Trainer information: Katie Koestner with Campus Outreach Services - Katie is a national expert and has been a leader in the movement to end sexual violence since she took her own solo stand as the first survivor of date rape to speak out nationally at age 18. Subsequently, she has appeared on nearly 50 national television programs and spoken at more than 3000 college and school campuses. She assisted the U.S. Department of Education in developing and providing programs to women in high-risk communities. Her testimony on Capitol Hill was instrumental in the passage of federal student safety legislation.
Two team members from Campus Outreach Services will assist with the trainings.

Oh boy! National Expert! First Survivor!
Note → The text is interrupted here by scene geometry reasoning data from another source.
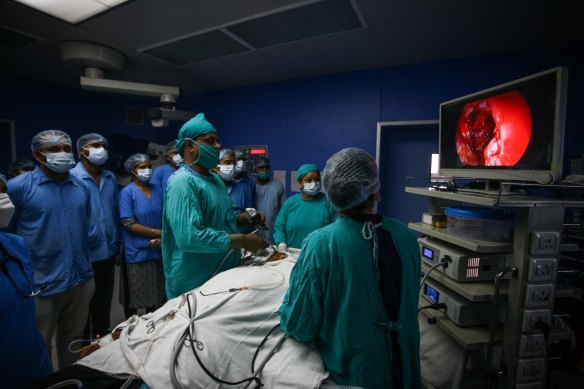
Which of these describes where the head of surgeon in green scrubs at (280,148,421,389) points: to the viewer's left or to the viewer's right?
to the viewer's right

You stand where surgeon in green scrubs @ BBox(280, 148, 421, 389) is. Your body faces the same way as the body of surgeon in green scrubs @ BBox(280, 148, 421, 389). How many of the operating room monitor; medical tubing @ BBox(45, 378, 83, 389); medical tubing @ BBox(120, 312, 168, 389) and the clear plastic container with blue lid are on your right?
2

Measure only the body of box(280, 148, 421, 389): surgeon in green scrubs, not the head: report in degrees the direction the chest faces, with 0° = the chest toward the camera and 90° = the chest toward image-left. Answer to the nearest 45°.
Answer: approximately 135°

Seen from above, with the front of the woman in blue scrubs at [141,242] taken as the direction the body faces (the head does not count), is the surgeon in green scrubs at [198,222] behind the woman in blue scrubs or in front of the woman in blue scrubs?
in front

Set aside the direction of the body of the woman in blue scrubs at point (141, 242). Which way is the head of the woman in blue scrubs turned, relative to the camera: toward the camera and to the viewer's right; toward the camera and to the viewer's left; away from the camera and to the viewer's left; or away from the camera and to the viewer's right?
toward the camera and to the viewer's right

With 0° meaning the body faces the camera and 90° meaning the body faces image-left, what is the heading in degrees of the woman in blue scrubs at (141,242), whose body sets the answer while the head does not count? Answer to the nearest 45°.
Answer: approximately 315°

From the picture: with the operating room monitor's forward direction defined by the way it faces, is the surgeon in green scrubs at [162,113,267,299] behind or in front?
in front

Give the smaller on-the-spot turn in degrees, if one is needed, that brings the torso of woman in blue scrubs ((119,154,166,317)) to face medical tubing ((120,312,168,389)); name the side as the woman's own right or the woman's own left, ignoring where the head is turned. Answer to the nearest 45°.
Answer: approximately 45° to the woman's own right

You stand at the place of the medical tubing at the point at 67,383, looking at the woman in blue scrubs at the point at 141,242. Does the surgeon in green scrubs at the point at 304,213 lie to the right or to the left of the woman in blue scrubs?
right
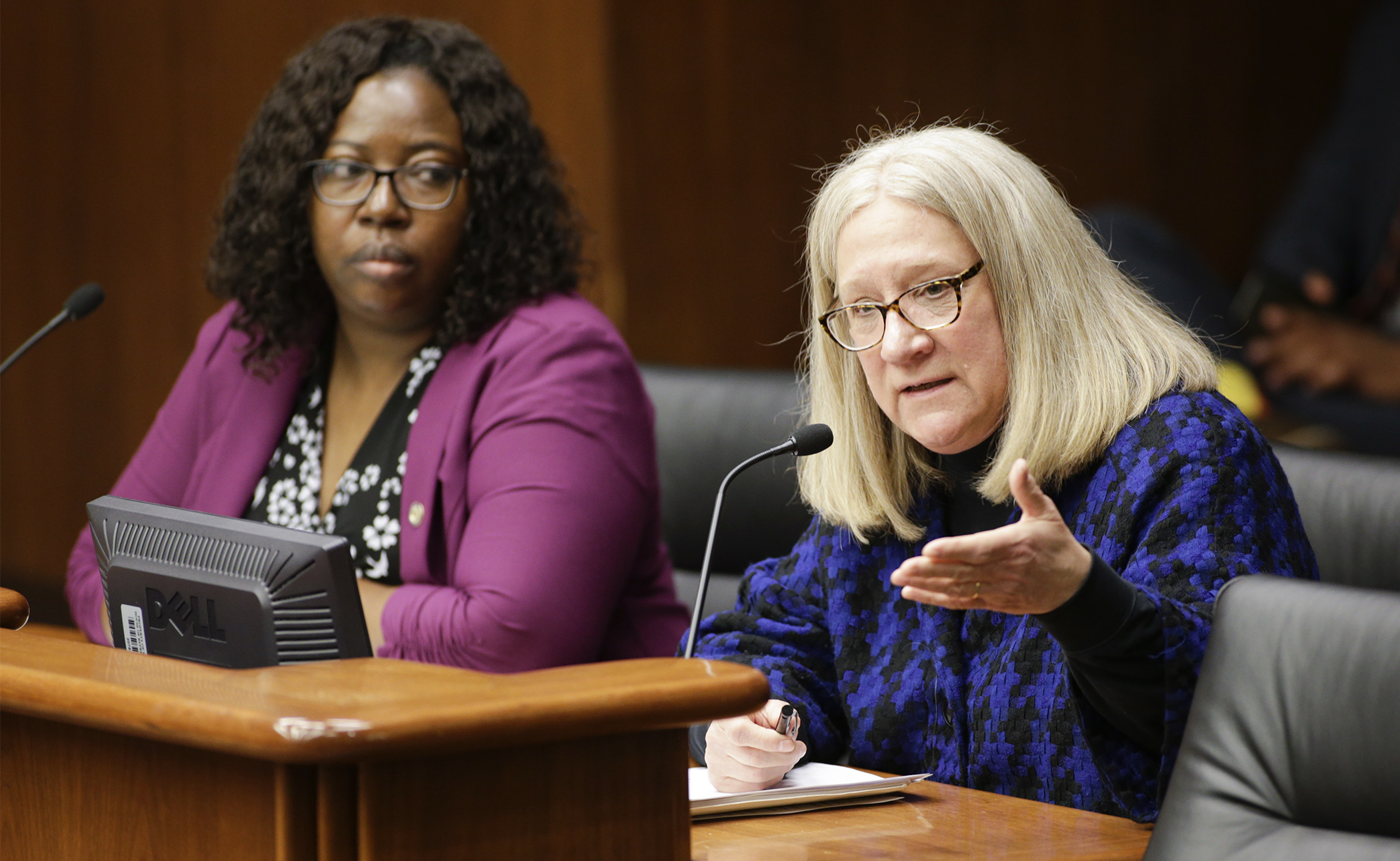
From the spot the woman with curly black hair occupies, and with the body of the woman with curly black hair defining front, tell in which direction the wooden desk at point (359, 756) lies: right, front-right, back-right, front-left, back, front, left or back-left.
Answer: front-left

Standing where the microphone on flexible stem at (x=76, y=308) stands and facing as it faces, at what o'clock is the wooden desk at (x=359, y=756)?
The wooden desk is roughly at 3 o'clock from the microphone on flexible stem.

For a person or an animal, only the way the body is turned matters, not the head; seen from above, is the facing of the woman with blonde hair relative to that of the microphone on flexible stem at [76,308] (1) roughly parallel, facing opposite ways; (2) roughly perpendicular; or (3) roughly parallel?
roughly parallel, facing opposite ways

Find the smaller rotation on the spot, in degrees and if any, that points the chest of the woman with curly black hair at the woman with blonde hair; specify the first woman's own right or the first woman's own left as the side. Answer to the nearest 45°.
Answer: approximately 90° to the first woman's own left

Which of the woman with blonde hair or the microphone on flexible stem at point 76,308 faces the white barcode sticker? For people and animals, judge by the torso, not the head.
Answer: the woman with blonde hair

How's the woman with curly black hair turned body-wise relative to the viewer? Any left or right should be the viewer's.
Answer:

Television Programs! Testimony on Capitol Hill! Team Members to Assist!

I’m sure this is a lucrative business for Campus Outreach Services, and I’m happy for Ms. Koestner, but I wonder why we need an outside consultant to come read powerpoint slides to us. I wonder why we need to pay whatever is required to have Ms. Koestner come read powerpoint slides to us. I wonder why faculty cannot be trusted to read a document for themselves, seeing as they are professionals in knowledge fields, after all.

I will believe it’s a financial crisis when the people telling me it’s a financial crisis act like it’s a financial crisis.

And yes, I know what this is. It is 100% CYA. Calling it a “Training” is a stretch for even the most credulous. I just wish they would be honest about what is actually happening here: they have to demonstrate that they have made everyone attend a training so that lawyers etc. don’t get involved. Or any more involved.

Bonus: will the utterly bogus “1 in 5” statistic get trotted out? You bet. How soon? I’m thinking within the first 3 minutes.

Seriously taking the Bartleby option.